In the current 2021/2022 winter semester, Karlsruhe Institute of Technology (KIT) has introduced hybrid offers that combine on-campus courses with digital participation. This is to offer as much academic education as possible on campus in spite of valid infection protection regulations and to enable all students to progress with their studies in this special situation.
After three online semesters, many courses and lectures have taken place on Campus South of KIT again since the beginning of this winter semester in October 2021. “This was the major concern of both students and teachers,” says KIT Vice-President for Higher Education and Academic Affairs, Professor Alexander Wanner. Some of the lectures that take place on campus can also be attended online by students from other places. This simultaneous, interactive live participation in courses and lectures via several media from various places is the principle of hybrid teaching. By means of these new hybrid teaching formats, participation is also possible for students who are presently living abroad, who are not yet fully vaccinated, or who are not permitted to attend due to quarantine regulations or COVID-19 typical symptoms. Presently, about one third of the lectures at KIT is offered in the hybrid mode. They complement the range of teaching offers that still includes on-campus courses, electronically provided teaching materials, and pure online lectures.
35 Lecture Halls of KIT Were Equipped with Additional Technology for Hybrid Teaching
“To me, it was of particular importance to be able to offer education on campus in this semester again,” says Professor Marc Hiller from KIT’s Institute of Electrical Engineering. His lecture on “Elektrische Maschinen und Stromrichter” (electrical machines and power converters) can be streamed live using the Zoom video conferencing software. After the lecture, the recording is made available to the students. The hall in which the lecture is given is one of 35 lecture halls of KIT, which were equipped with additional technology for hybrid education formats. During the complete lecture, a chat system is operated, by means of which students can answer each other’s questions. “I consider this chat function to be particularly enriching,” Hiller says. “The threshold to use it is much lower and students can answer simple questions quickly.” Instead of the blackboard, he uses a tablet, via which he cannot only present transparencies, but also edit them in writing. In future, he will use this method for all his lectures.

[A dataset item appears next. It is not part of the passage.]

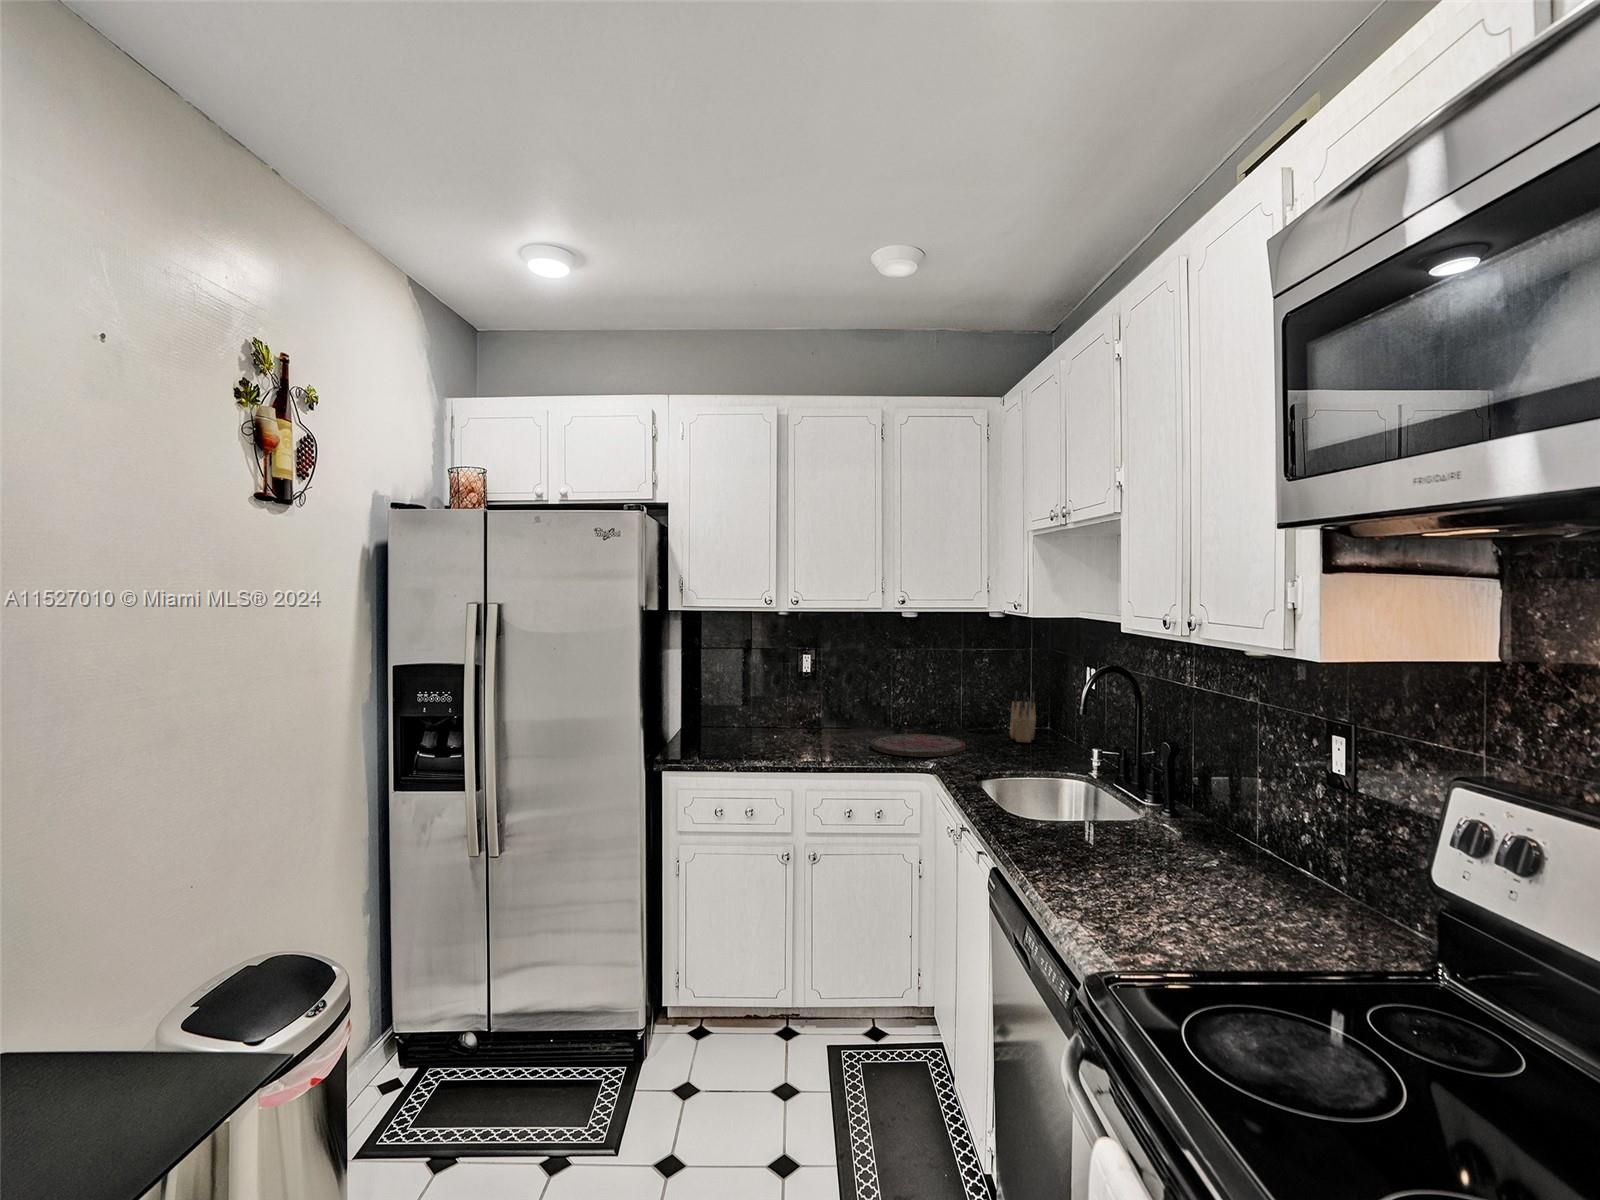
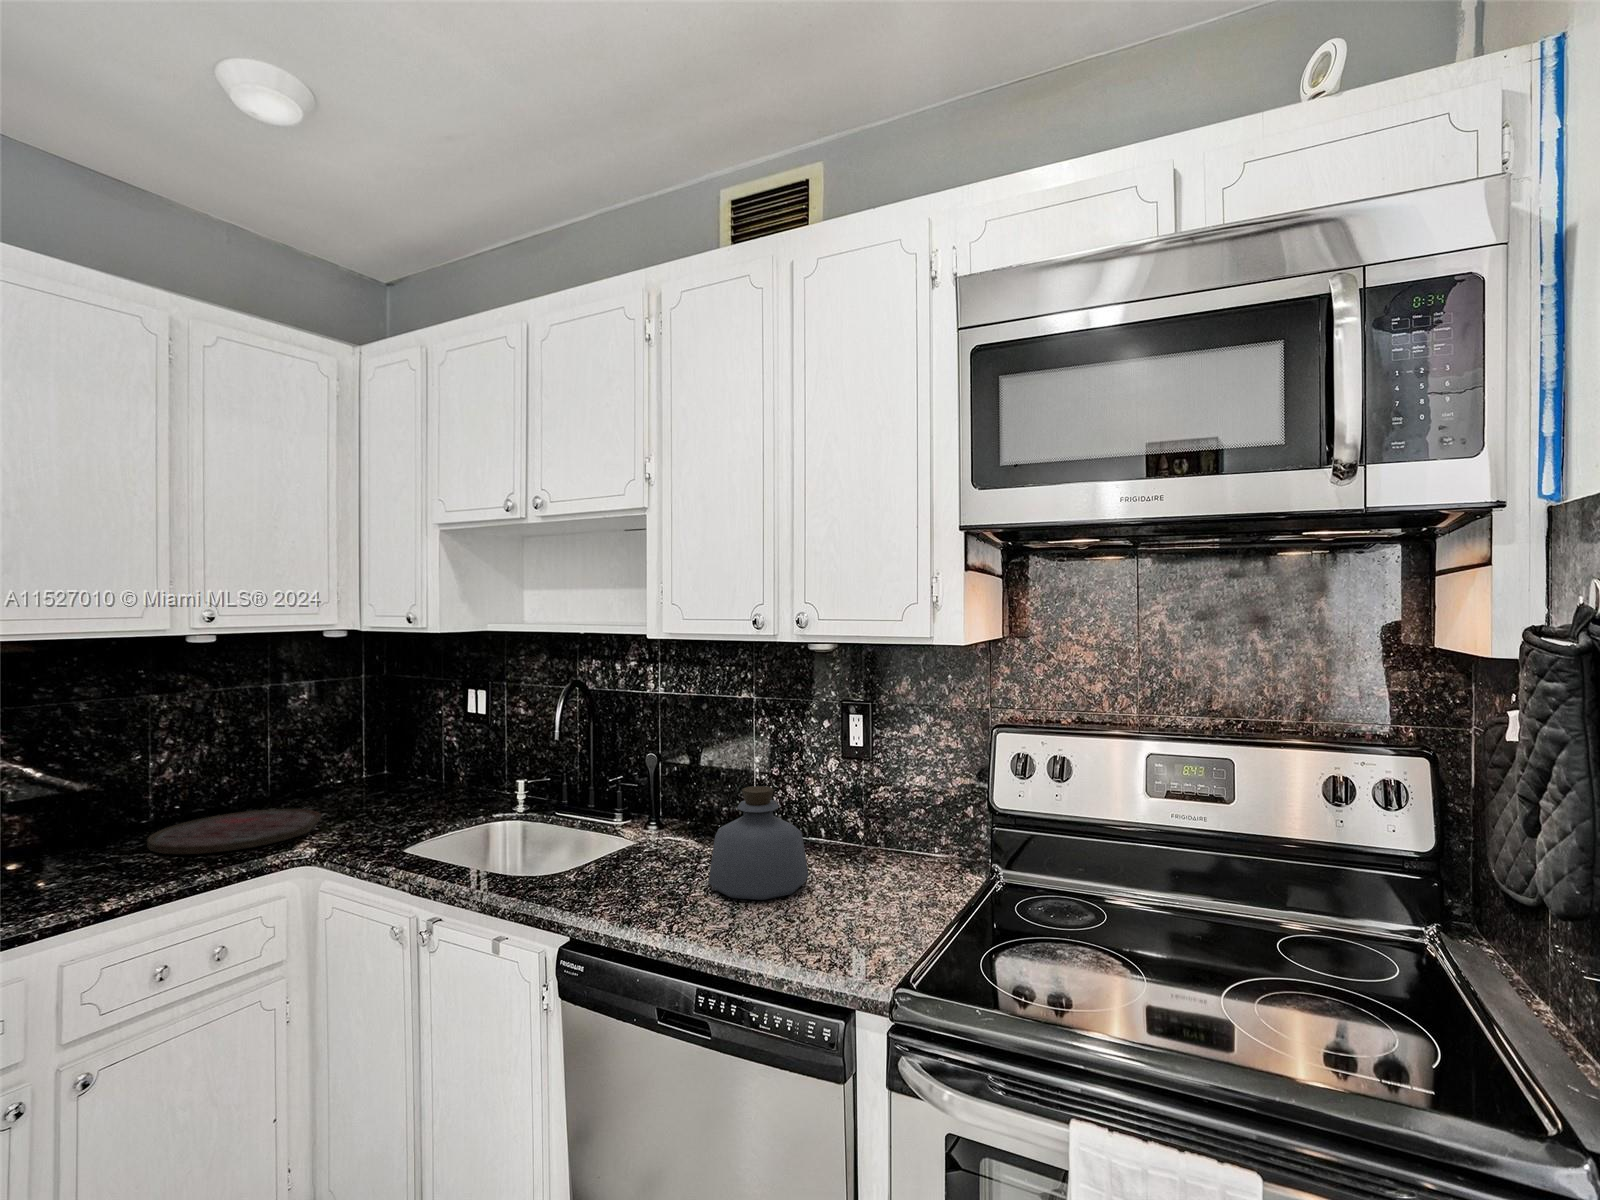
knife block: present [1010,691,1036,742] -> none [351,728,408,796]
bottle: none [1127,786,1233,898] -> present [709,786,809,900]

Creating a Sense of Community and Possibilities to Interact
For the first time, Professor Shervin Haghsheno from the Institute for Technology and Management in Construction is organizing his course on project management in a hybrid way. “Due to the special pandemic situation, I consider it very important to create conditions in this semester, by which all students are to be enabled to achieve good progress,” Haghsheno explains. By means of a second projection in the Zoom gallery view, students on campus and online can perceive themselves as a group. During the lecture, students are regularly asked questions. “Online students answer via Zoom live at the lecture hall,” Haghsheno says. “To make the questions asked by the students present audible in the livestream, we use a throwable microphone.”
Hybrid Concepts Will Make Studies More Flexible in Future
Of the about 150 students attending both lectures, two thirds took part on campus and one third remotely until mid-November. Since late November, this ratio has reversed. Hybrid academic education enables students to decide freely on how they would like to attend courses during the pandemic. Teachers can continue to organize their lectures as planned. “It was an advantage for all parties involved to also use hybrid teaching formats from the beginning of the semester,” Vice-President Wanner says.
Marc Hiller and Shervin Haghsheno can well imagine hybrid education even after the pandemic. The new hybrid or blended forms of learning will enable students to attend, if they will not be able to come to the campus. Moreover, the different ways of learning of the students can be considered much better. Hybrid courses and lectures have been rated mainly positively by the students. “For the students, it is much easier to organize their studies when they can decide flexibly on attendance,” Marc Hiller says. And the interactive participation features via chats or quizzes are also received well.
“Many teachers at KIT have specifically optimized existing options with high commitment,” Wanner says. However, exchange between teachers and students and among the students at in-person lectures remains of central importance to the latter’s learning success and personal development, he points out. “Our future challenge will be to find the best combination of in-person and online offers. In any case, we will build up on the experience gained with hybrid concepts now,” Wanner adds.